The real question, though, is does it work. I can’t wait to see what research comes out about all these people who go through the makeover shows as they feel 5, 10 years later. Did they maintain their new selves. Brenda talked about how genuinely better the women on the shows seemed to feel after their makeover. Like their old bodies, their ugliness, were standing in the way of them expressing their true identities. That’s so sad, because what that’s saying is their true identity is just like someone else’s. In any case, does that new self stay strong, does it get a better life than the old one? It’s absolutely imperative to know. Because if it doesn’t work it is a much less complex argument: don’t do it because it’s a con. That’s much better than saying, don’t do it because it fucks up the world (but your life will be a lot better…).
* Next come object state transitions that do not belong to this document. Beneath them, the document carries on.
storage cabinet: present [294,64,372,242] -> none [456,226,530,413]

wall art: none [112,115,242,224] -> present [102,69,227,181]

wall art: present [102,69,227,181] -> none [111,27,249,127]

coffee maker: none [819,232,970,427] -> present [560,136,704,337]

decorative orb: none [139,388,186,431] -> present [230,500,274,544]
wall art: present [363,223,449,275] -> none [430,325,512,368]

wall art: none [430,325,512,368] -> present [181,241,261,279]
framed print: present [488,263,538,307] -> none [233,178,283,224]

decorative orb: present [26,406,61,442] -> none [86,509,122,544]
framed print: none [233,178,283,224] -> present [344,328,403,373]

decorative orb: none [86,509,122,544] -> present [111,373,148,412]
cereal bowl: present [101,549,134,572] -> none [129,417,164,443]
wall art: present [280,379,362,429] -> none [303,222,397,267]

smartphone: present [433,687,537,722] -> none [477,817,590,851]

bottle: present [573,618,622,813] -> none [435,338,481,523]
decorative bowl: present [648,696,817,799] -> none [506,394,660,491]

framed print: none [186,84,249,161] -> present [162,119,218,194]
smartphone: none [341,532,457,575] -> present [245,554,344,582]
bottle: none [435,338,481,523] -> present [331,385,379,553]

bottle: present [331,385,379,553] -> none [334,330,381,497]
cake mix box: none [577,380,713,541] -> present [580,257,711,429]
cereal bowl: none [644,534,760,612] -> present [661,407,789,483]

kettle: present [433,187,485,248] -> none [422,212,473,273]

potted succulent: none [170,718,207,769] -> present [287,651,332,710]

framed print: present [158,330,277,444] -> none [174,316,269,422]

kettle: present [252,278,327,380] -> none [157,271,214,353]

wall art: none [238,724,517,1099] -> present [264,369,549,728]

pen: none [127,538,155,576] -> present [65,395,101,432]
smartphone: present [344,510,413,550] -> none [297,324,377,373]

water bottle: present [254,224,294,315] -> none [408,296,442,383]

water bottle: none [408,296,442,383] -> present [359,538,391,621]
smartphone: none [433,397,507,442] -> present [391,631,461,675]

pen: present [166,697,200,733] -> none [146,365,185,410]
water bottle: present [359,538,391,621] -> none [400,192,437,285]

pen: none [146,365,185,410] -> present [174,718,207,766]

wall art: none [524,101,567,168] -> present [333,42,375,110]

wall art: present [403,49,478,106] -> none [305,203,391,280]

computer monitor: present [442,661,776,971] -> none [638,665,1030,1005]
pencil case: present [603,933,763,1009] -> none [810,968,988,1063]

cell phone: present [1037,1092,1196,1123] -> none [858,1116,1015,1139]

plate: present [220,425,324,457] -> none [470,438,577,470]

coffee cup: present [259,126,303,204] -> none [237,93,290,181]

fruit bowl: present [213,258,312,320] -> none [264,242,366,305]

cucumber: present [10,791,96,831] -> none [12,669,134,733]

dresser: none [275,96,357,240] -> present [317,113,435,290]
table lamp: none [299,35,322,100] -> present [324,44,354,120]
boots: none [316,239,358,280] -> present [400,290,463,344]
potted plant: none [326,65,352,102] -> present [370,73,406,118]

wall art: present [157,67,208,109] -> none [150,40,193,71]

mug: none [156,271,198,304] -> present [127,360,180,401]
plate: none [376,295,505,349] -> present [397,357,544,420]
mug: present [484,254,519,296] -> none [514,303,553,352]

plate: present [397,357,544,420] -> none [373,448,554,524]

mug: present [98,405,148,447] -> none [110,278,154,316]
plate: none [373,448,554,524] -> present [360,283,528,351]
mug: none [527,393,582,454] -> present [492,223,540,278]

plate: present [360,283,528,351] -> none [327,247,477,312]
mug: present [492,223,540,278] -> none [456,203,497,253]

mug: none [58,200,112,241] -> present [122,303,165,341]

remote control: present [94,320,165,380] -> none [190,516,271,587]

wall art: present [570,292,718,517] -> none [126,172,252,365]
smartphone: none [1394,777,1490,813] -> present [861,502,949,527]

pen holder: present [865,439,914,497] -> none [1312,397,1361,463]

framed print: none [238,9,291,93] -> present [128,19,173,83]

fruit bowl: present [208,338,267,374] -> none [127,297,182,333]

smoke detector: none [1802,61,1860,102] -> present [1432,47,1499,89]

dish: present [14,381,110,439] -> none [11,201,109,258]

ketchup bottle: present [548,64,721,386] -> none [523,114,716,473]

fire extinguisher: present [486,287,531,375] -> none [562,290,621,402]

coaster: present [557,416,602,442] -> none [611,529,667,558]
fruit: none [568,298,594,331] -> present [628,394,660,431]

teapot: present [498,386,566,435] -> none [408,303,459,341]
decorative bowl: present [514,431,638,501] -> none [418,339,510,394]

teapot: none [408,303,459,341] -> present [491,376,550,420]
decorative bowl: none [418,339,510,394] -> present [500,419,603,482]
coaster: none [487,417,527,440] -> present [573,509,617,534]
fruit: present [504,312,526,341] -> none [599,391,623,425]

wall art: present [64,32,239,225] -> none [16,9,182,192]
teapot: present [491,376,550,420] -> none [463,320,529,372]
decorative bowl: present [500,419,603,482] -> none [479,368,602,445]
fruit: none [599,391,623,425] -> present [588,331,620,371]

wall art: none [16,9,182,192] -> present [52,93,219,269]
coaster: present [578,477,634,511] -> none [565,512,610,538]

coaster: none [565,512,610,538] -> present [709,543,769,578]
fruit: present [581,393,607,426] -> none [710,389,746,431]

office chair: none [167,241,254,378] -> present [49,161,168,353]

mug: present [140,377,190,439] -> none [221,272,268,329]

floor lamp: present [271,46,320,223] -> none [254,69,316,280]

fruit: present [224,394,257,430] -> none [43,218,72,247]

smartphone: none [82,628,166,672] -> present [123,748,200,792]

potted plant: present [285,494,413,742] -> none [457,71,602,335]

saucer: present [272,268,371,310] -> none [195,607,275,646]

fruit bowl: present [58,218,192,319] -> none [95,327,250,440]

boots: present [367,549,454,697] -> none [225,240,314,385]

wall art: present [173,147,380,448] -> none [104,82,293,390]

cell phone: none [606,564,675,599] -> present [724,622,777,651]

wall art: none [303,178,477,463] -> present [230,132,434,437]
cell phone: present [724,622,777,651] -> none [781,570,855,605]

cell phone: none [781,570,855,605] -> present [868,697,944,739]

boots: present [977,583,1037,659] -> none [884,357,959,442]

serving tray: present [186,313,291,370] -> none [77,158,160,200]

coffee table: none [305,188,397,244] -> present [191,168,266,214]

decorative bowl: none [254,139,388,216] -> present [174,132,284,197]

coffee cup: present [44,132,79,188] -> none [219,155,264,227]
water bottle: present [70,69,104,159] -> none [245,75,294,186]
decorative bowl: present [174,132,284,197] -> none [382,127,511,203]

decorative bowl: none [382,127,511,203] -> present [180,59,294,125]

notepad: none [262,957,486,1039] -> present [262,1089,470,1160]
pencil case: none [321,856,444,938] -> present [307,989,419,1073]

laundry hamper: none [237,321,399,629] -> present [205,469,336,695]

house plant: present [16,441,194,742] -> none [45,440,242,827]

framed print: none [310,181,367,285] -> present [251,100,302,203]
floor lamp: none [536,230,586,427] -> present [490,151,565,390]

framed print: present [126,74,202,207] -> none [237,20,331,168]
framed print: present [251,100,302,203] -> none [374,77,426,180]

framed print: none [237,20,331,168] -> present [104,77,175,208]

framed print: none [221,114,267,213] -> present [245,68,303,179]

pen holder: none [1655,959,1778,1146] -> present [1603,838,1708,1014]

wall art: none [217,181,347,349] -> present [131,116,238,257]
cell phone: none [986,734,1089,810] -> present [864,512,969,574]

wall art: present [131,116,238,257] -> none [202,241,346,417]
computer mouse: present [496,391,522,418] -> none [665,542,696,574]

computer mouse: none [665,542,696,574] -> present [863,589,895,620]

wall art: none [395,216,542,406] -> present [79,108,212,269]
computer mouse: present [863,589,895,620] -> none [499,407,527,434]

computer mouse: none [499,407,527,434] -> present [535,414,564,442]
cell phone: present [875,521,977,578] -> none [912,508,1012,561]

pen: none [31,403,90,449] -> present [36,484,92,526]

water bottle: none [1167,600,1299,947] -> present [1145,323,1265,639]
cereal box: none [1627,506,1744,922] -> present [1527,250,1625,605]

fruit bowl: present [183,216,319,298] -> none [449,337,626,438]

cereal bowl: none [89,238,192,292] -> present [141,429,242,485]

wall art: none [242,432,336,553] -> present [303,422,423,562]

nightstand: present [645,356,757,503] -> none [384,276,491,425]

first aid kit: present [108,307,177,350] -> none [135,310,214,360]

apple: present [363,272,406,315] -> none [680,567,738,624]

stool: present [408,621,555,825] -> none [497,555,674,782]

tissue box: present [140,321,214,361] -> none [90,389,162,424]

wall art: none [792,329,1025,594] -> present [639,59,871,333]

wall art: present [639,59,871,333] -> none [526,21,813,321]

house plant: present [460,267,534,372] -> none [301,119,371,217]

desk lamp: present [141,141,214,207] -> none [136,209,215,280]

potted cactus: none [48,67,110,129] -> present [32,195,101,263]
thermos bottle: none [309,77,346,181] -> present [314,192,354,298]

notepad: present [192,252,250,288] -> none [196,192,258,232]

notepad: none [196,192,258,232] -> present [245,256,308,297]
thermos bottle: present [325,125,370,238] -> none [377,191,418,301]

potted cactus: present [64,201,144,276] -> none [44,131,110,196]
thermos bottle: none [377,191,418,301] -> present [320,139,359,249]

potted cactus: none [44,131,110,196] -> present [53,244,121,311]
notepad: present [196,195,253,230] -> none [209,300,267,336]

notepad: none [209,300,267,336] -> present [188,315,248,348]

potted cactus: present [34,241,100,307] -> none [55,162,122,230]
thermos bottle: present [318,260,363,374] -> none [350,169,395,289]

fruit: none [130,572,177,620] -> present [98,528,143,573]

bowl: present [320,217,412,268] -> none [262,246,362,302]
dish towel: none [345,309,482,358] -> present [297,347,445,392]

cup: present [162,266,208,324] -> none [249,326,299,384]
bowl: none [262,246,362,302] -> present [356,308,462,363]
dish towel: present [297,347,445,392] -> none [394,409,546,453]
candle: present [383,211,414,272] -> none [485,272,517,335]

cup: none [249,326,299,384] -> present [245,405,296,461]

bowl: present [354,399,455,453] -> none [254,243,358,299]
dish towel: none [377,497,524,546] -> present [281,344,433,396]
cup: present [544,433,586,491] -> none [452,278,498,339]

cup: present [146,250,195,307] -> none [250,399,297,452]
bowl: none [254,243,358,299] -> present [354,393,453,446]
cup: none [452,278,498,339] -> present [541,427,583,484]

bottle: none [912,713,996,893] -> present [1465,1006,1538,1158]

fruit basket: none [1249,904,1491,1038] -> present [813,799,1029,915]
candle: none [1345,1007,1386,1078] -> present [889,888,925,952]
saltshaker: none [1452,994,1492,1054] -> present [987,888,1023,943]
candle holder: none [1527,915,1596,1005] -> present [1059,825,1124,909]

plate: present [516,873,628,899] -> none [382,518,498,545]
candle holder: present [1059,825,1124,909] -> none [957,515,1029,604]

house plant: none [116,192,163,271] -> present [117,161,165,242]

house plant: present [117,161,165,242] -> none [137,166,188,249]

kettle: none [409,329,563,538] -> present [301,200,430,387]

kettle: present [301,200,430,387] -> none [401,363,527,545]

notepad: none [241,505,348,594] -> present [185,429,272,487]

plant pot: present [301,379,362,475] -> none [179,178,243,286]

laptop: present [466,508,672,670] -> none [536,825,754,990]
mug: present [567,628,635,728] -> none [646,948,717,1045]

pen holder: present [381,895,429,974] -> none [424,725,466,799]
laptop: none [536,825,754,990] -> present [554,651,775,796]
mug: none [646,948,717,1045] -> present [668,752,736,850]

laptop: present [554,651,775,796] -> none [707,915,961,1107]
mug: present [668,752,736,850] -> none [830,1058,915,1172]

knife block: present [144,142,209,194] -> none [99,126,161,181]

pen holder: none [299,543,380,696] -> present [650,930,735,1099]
Also, I’d like to know how real these shows are. The bullying of Trinny and Susannah is obvious, but what about bullying behind the scenes? What kind of contracts do the participants sign? Can they refuse to have their shirts pulled up on tv? Are there participants who end up hating it or being rebellious and those shows don’t get aired? Can they ask for certain things not to be aired? Are they encouraged to say things they may not really mean? How real is it?

3 thoughts on “Makeover Nation

  1. I have watched this show on one occasion – a different episode though. It featured two single mums, who had been teenage mums, and I thought the hosts really tried to look into the psychology of why they dressed the way they did and how it affected their lives. One of the mums worked in a hardware store, was a bit trashy in the way she dressed, was a real flirt and seemed to always attract the “wrong sort” of guy. I don’t know if, because she was a single mum, that there was a perceived pressure to find a partner and a father-figure for her kids. Anyway, she learned to dress of a higher quality and this seemed to give her the confidence to feel she could do better and seek out a more healthy relationship with someone who wouldn’t treat her like trash.

    Maybe they do bully, on the set or behind the scenes, but I think it can produce some positive outcomes and I don’t think you can judge a series like this based on one episode.

    What I find interesting is about people’s relationships with their clothes – why do people wear certain clothes in different circumstances. I feel more authoritative if I attend a work meeting in a suit. But I would rather wear jeans to work if I’m stuck behind my computer all day as it’s more comfortable.